Learning Generative Prior with Latent Space Sparsity Constraints

TL;DR

This paper introduces SDLSS, a sparsity-driven latent space sampling framework with a proximal meta-learning algorithm, improving compressed sensing with deep generative priors, especially under high compression and nonlinear sensing.

Contribution

It proposes SDLSS and PML to enforce latent space sparsity, enabling better union-of-submanifolds modeling and improved sample efficiency in compressed sensing.

Findings

SDLSS outperforms state-of-the-art methods at higher compression levels.

Nonlinear sensing with learned neural networks surpasses linear sensing.

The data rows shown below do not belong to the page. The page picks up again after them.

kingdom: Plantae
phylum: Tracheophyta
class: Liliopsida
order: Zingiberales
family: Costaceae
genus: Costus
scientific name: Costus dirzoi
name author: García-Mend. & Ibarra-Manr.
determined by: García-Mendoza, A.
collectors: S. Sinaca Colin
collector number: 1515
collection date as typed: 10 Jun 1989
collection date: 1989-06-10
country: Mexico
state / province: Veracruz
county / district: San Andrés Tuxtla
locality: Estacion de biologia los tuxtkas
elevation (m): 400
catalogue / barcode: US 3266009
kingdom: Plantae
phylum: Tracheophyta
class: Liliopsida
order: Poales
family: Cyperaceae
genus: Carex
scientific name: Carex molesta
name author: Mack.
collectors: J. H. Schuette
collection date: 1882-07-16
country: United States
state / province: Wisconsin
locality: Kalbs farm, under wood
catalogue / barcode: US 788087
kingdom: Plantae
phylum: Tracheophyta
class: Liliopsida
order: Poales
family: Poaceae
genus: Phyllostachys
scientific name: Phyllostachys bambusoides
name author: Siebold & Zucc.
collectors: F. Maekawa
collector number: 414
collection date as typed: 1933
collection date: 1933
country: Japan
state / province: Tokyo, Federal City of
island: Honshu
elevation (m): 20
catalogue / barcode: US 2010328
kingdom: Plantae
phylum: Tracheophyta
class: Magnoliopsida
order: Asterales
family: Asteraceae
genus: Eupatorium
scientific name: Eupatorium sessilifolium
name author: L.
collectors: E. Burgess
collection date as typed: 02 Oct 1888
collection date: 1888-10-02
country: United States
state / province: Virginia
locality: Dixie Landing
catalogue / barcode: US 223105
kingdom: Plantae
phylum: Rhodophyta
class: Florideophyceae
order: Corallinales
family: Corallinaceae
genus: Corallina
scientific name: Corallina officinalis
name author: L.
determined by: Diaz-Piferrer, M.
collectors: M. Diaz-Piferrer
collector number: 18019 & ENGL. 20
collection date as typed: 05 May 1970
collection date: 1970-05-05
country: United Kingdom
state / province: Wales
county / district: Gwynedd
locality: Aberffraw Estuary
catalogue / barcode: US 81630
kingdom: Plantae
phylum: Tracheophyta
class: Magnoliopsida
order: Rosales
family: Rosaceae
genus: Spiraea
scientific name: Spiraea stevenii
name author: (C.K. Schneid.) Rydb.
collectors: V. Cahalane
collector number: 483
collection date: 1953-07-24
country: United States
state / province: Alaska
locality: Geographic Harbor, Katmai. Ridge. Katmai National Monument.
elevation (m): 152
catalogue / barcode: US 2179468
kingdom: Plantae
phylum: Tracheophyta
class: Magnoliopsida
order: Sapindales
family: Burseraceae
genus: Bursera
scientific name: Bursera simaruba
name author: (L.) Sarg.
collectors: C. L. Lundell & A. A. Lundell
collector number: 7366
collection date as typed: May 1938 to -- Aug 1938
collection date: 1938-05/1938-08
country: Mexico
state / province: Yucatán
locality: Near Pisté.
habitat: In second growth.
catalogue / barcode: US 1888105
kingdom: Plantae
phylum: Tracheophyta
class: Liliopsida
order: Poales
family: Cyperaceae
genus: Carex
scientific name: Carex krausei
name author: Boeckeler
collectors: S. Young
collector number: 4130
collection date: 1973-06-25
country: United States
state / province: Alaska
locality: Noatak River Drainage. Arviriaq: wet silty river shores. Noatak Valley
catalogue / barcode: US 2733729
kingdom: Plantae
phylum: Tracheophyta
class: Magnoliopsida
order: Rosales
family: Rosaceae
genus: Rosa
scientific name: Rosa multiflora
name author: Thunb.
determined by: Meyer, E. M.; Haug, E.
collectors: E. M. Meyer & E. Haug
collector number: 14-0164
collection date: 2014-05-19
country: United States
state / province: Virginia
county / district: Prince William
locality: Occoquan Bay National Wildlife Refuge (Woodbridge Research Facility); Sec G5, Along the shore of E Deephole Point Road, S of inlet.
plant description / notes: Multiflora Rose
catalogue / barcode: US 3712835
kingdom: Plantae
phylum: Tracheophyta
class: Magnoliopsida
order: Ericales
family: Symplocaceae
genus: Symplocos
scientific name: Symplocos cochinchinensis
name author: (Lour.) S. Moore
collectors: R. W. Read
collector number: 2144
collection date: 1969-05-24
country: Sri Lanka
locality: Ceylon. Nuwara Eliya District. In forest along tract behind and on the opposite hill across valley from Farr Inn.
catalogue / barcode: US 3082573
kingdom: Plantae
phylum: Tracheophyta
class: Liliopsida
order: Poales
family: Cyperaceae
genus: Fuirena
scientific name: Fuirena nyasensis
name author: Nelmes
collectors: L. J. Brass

Performance validated using PSNR, SSIM, and RE metrics.

Abstract

We address the problem of compressed sensing using a deep generative prior model and consider both linear and learned nonlinear sensing mechanisms, where the nonlinear one involves either a fully connected neural network or a convolutional neural network. Recently, it has been argued that the distribution of natural images do not lie in a single manifold but rather lie in a union of several submanifolds. We propose a sparsity-driven latent space sampling (SDLSS) framework and develop a proximal meta-learning (PML) algorithm to enforce sparsity in the latent space. SDLSS allows the range-space of the generator to be considered as a union-of-submanifolds. We also derive the sample complexity bounds within the SDLSS framework for the linear measurement model. The results demonstrate that for a higher degree of compression, the SDLSS method is more efficient than the state-of-the-art method. We first consider a comparison between linear and nonlinear sensing mechanisms on Fashion-MNIST dataset and show that the learned nonlinear version is superior to the linear one. Subsequent comparisons with the deep compressive sensing (DCS) framework proposed in the literature are reported. We also consider the effect of the dimension of the latent space and the sparsity factor in validating the SDLSS framework. Performance quantification is carried out by employing three objective metrics: peak signal-to-noise ratio (PSNR), structural similarity index metric (SSIM), and reconstruction error (RE).